#### [Your task]
Look through the lines below and copy each one that includes "delicioso".

#### [Data supplied]
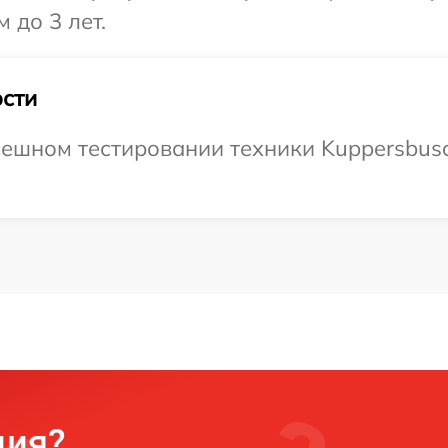
 до 3 лет.
сти
ешном тестировании техники Kuppersbusch
ция?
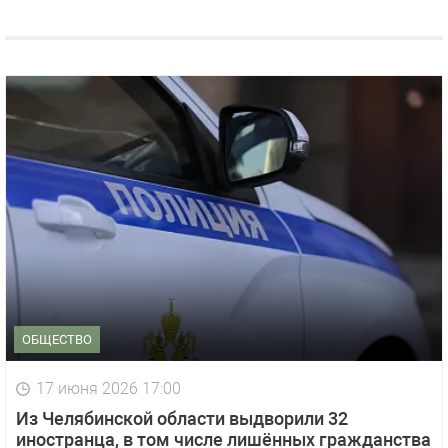
ОБЩЕСТВО
17 июня 2026 17:00
Из Челябинской области выдворили 32
иностранца, в том числе лишённых гражданства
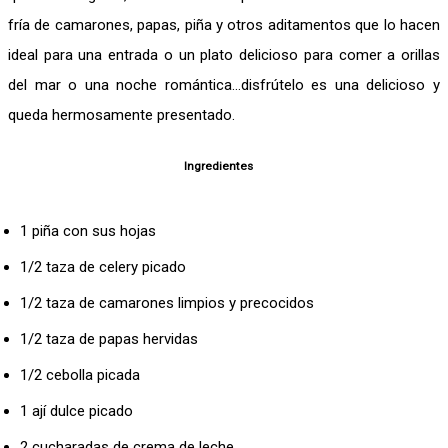
fría de camarones, papas, piña y otros aditamentos que lo hacen
ideal para una entrada o un plato delicioso para comer a orillas
del mar o una noche romántica…disfrútelo es una delicioso y
queda hermosamente presentado.
Ingredientes
1 piña con sus hojas
1/2 taza de celery picado
1/2 taza de camarones limpios y precocidos
1/2 taza de papas hervidas
1/2 cebolla picada
1 ají dulce picado
2 cucharadas de crema de leche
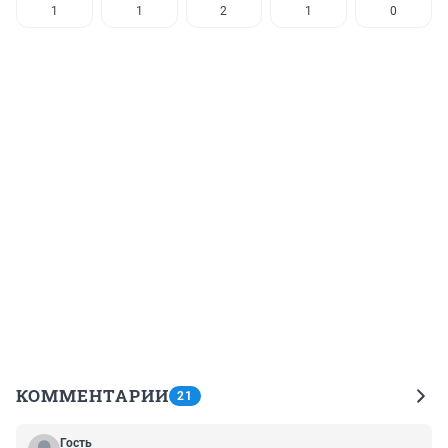
1
1
2
1
0
КОММЕНТАРИИ
21
Гость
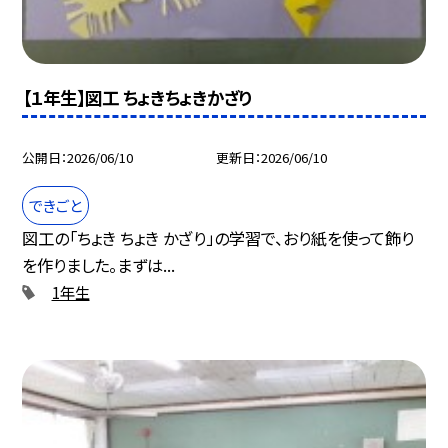
【１年生】図工 ちょきちょきかざり
公開日
2026/06/10
更新日
2026/06/10
できごと
図工の「ちょき ちょき かざり」の学習で、おり紙を使って飾り
を作りました。まずは...
1年生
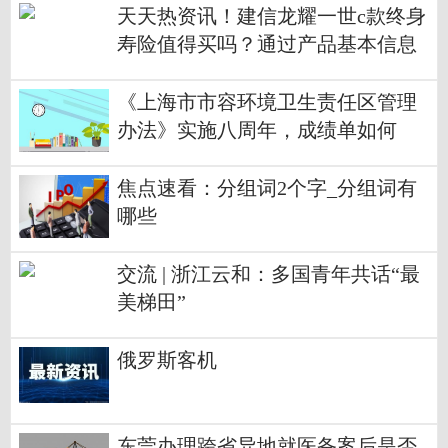
天天热资讯！建信龙耀一世c款终身
寿险值得买吗？通过产品基本信息
和产品收益情况两方面进行分析
《上海市市容环境卫生责任区管理
办法》实施八周年，成绩单如何
焦点速看：分组词2个字_分组词有
哪些
交流 | 浙江云和：多国青年共话“最
美梯田”
俄罗斯客机
东莞办理跨省异地就医备案后是否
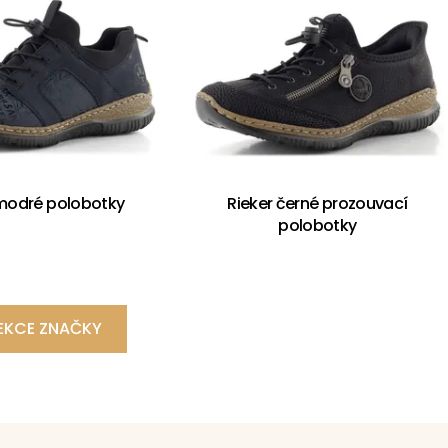
 modré polobotky
Rieker černé prozouvací
polobotky
EKCE ZNAČKY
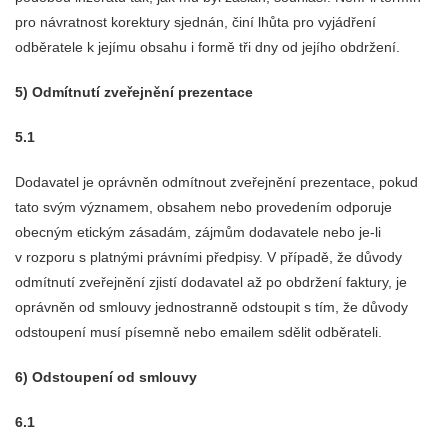
pro návratnost korektury sjednán, činí lhůta pro vyjádření
odběratele k jejímu obsahu i formě tři dny od jejího obdržení.
5) Odmítnutí zveřejnění prezentace
5.1
Dodavatel je oprávněn odmítnout zveřejnění prezentace, pokud
tato svým významem, obsahem nebo provedením odporuje
obecným etickým zásadám, zájmům dodavatele nebo je-li
v rozporu s platnými právními předpisy. V případě, že důvody
odmítnutí zveřejnění zjistí dodavatel až po obdržení faktury, je
oprávněn od smlouvy jednostranně odstoupit s tím, že důvody
odstoupení musí písemně nebo emailem sdělit odběrateli.
6) Odstoupení od smlouvy
6.1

#### [Problem solution]
ideal para una entrada o un plato delicioso para comer a orillas
del mar o una noche romántica…disfrútelo es una delicioso y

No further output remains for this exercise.